DC vs. Vampires gets a special “Hunters” tie-in this week devoting its time for Damian Wayne. If you haven’t read the latest issue from the ongoing DC vs. Vampires series, avoid the review at all costs as it’s impossible to discuss it without giving things away. The dystopian alternate reality where vampires rise up and heroes are comprised continues in this side adventure that seriously adds to the valor of Damian Wayne.
This issue opens with a group of people trying to stay alive, knowing full well vampires could be lurking anywhere. Soon we learn Martian Manhunter is with them, but danger and fire are about to take his attention. Right off the bat writer Matthew Rosenberg and artist Neil Googe make it clear this is a very scary and uncertain universe.
Enter Damian, a new vampire who works for Nightwing attacking these innocent folks. We soon learn Damian is a hunter for Nightwing who is tasked with bringing in heroes and humans. If you didn’t read the first six issues of the main series you also learn Nightwing is the ruler of all vampires, although that’s reserved as a kind of surprise making this issue work on its own to some extent.
The Batman characters were a highlight in previous issues of the main series and it’s nice to see a few of them get extra time here. Damian and Alfred are written well and their new mission makes sense. This issue ends up feeling important for that reason.
The main point of this issue deals with the messy place Nightwing left the bat family. Namely, he massacred most of them and ripped out Batman’s heart. Damian takes that personally, and we soon see even as a vampire Damian does everything to the beat of his own drum.

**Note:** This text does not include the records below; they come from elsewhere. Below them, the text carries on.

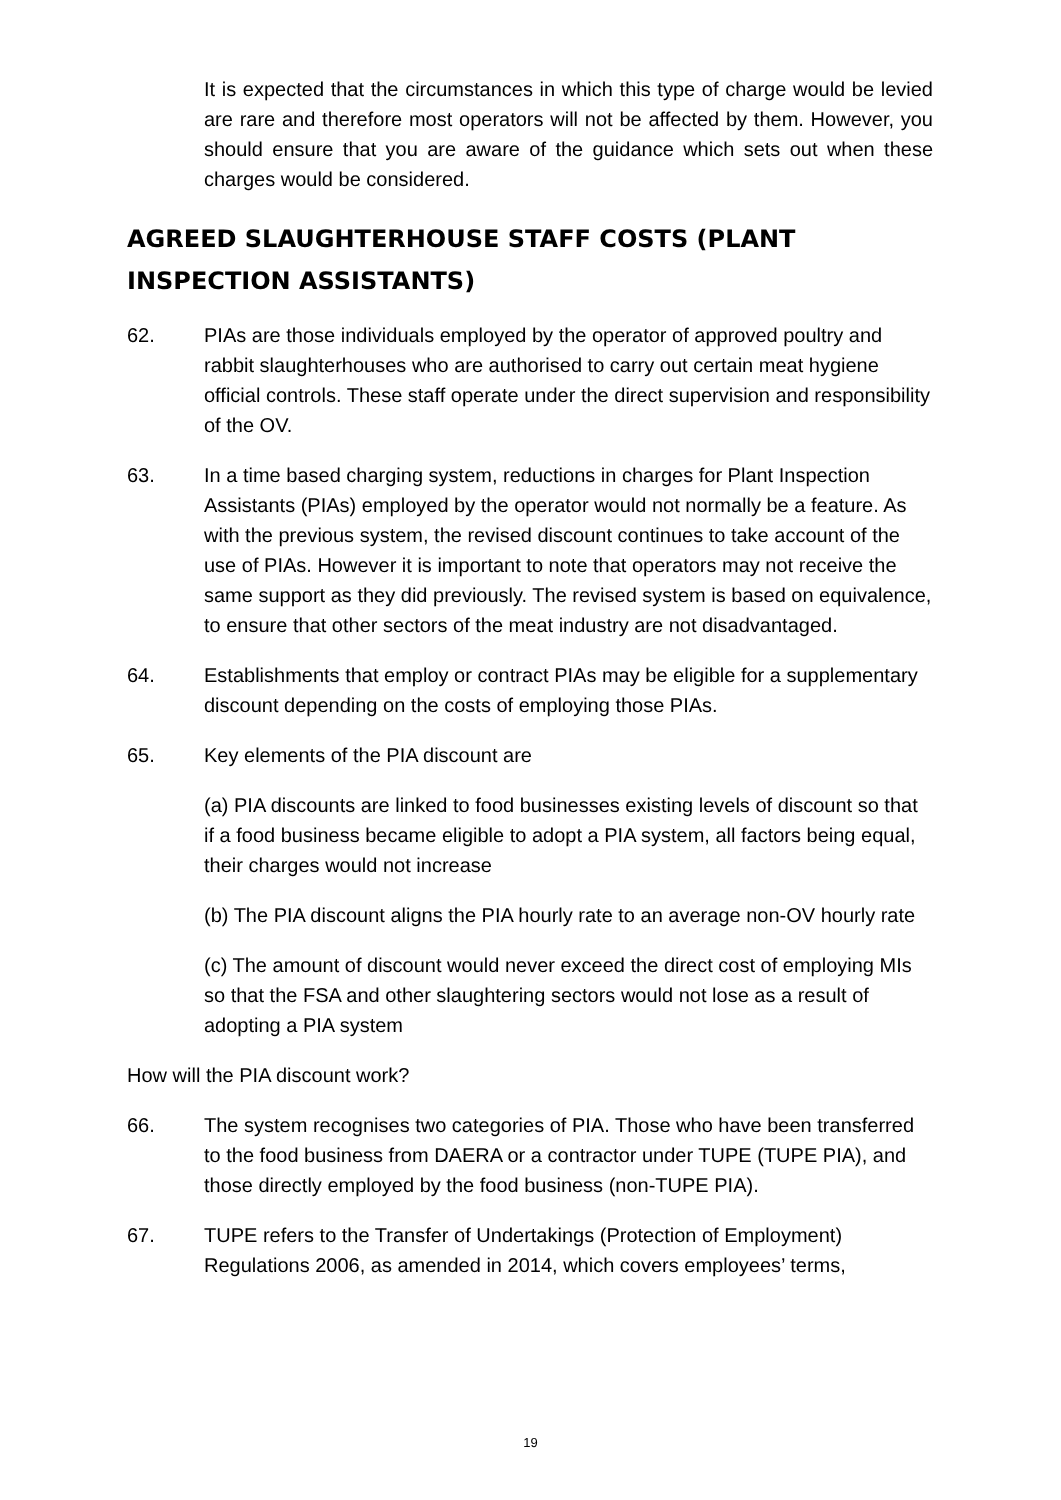It is expected that the circumstances in which this type of charge would be levied are rare and therefore most operators will not be affected by them. However, you should ensure that you are aware of the guidance which sets out when these charges would be considered.
AGREED SLAUGHTERHOUSE STAFF COSTS (PLANT INSPECTION ASSISTANTS)
62. PIAs are those individuals employed by the operator of approved poultry and rabbit slaughterhouses who are authorised to carry out certain meat hygiene official controls. These staff operate under the direct supervision and responsibility of the OV.
63. In a time based charging system, reductions in charges for Plant Inspection Assistants (PIAs) employed by the operator would not normally be a feature. As with the previous system, the revised discount continues to take account of the use of PIAs. However it is important to note that operators may not receive the same support as they did previously. The revised system is based on equivalence, to ensure that other sectors of the meat industry are not disadvantaged.
64. Establishments that employ or contract PIAs may be eligible for a supplementary discount depending on the costs of employing those PIAs.
65. Key elements of the PIA discount are
(a) PIA discounts are linked to food businesses existing levels of discount so that if a food business became eligible to adopt a PIA system, all factors being equal, their charges would not increase
(b) The PIA discount aligns the PIA hourly rate to an average non-OV hourly rate
(c) The amount of discount would never exceed the direct cost of employing MIs so that the FSA and other slaughtering sectors would not lose as a result of adopting a PIA system
How will the PIA discount work?
66. The system recognises two categories of PIA. Those who have been transferred to the food business from DAERA or a contractor under TUPE (TUPE PIA), and those directly employed by the food business (non-TUPE PIA).
67. TUPE refers to the Transfer of Undertakings (Protection of Employment) Regulations 2006, as amended in 2014, which covers employees’ terms,
19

Rosenberg could have played this out in a way that makes Nightwing truly pure evil–he certainly came off that way in the last issue–but he thankfully adds a bit of nuance to him. He’s still himself to some extent. Nightwing fans will likely cry foul at the fact that Damian holds onto his humanity and Nightwing goes to the dark side, but the split of these “brothers” going different ways works narratively.
This issue does fall prey to limited page count. Surprise twists are predicated on characters knowing things while drama depends on what we do or do not know. It’s also a bit callous with how it treats heroes who are revealed here. I guess they all either died or were turned into vampires, but that’s not on the page.
Art by Googe is good with a cartoony look and feel when it comes to the heroes, but a realistic grizzled look for characters like Alfred or Nightwing. Black Mask in particular looks a bit goofy and too animated as well as Damian due to his mask and red eyes.
Design-wise, Nightwing has a cool leather costume that suits his new vampire role. An escape action sequence is a major highlight with Robin going Oldboy through hallways and then down flights of stairs. The way Googe draws the panels is exciting and interesting to look at.
DC vs. Vampires: Hunters is the very definition of what makes a tie-in good. It’s not some cash-grab, but serves to flesh out characters and their storylines while adding new insights into the main villain. It’s also not 100% necessary to the main series, at least it doesn’t seem to be, so fans can choose to skip it too. Humanizing villains is always important and this issue does that, while also keeping Damian Wayne fanboys fed.